Stéphane Le Foll : On est habitué à ces mouvements de colère, mais celui-ci est différent. D’abord, il y a un contexte plus général. La crise est partie des Pays-Bas, puis s’est propagée en Allemagne avant d’atteindre la France. Ce n’est donc pas, comme souvent, une crise de marché national. J’en ai connu cinq ou six, sur le lait, le porc, la viande bovine… Lors de la crise du porc en 2014 et en 2015, le prix du kilo était de 1,02 euro, mais il est monté ensuite jusqu’à 2,10 euros. Ce prix baisse aujourd’hui, alors qu’en même temps les agriculteurs font face à une hausse des charges, avec notamment l’envolée du coût de l’énergie. Il s’y ajoute la fin de la détaxation du gasoil non routier. Les agriculteurs disent donc : « Nos prix de vente baissent, nos charges augmentent, et en plus le gouvernement ne trouve rien de mieux à faire que réintroduire la taxe sur le gasoil ! » C’est une crise anticipatrice : les agriculteurs voient venir un effet de ciseau entre baisse des prix et hausse des charges.
Il y a d’autres éléments, comme la surabondance des normes françaises et européennes, les accusations de pollution…

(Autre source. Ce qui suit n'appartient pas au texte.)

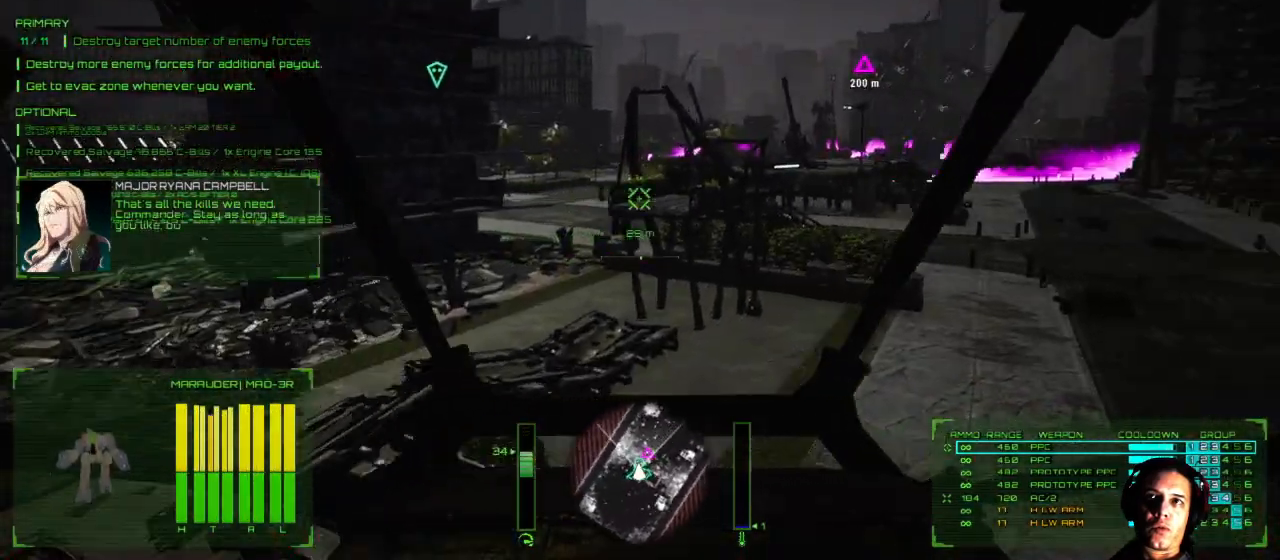
{"buttons": [], "left_stick": "up-right", "right_stick": "center", "events": [[483, "right_stick", "center"]]}
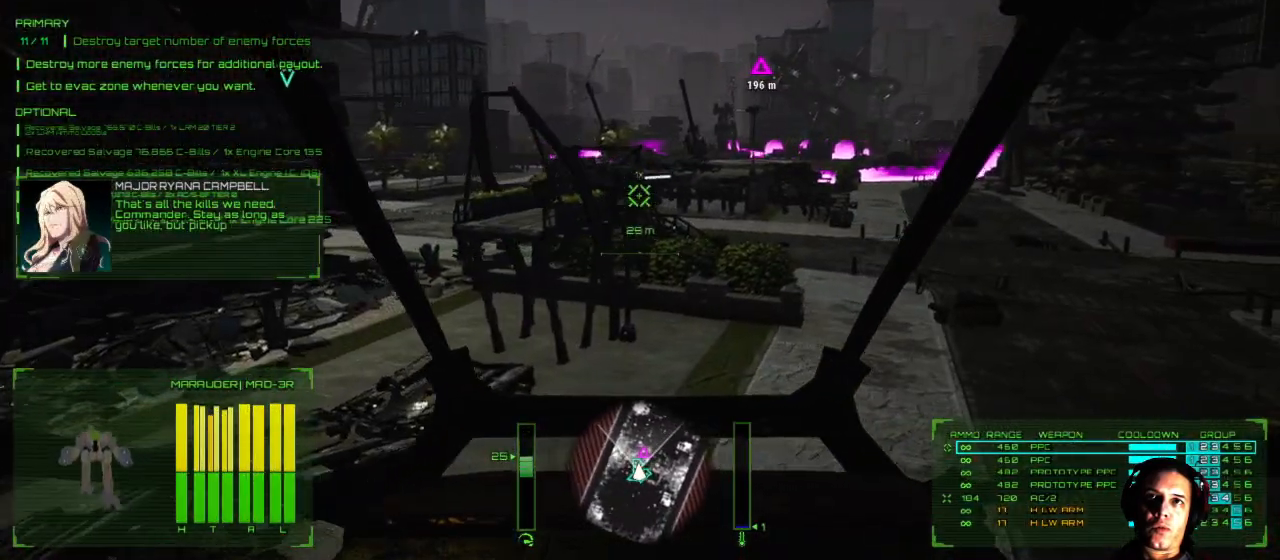
{"buttons": [], "left_stick": "up-right", "right_stick": "left", "events": [[350, "right_stick", "left"]]}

C’est vrai. N’oublions pas les aléas climatiques qui réduisent la production. C’est le cas dans le Sud-Ouest, avec la sécheresse et le réchauffement climatique, et dans le Nord et le Pas-de-Calais avec les inondations. Mais, plus largement, nous assistons à une crise morale et politique, au sens noble du terme. Elle porte sur la place que les agriculteurs occupent dans la société. Ils se sentent culpabilisés, même si tout le monde les aime ! En fait, ils ne savent pas où les pouvoirs publics les emmènent. Les normes s’empilent, mais aucun cap n’est donné. On n’en identifie pas dans les dernières négociations, comme celles de la PAC ou du Pacte vert européen. La réglementation de l’Union européenne reprend ce qui existait déjà, mais renvoie aux États l’obligation de proposer des cadres environnementaux spécifiques. Les agriculteurs ne savent pas ce que veut l’Europe ni la France. Dans le domaine agricole, elle ne porte qu’une seule loi, la loi Egalim, qui ne traite que d’une chose : les prix et la relation avec la grande distribution. Or le problème est plus global, en particulier sur la question du rapport entre production et environnement.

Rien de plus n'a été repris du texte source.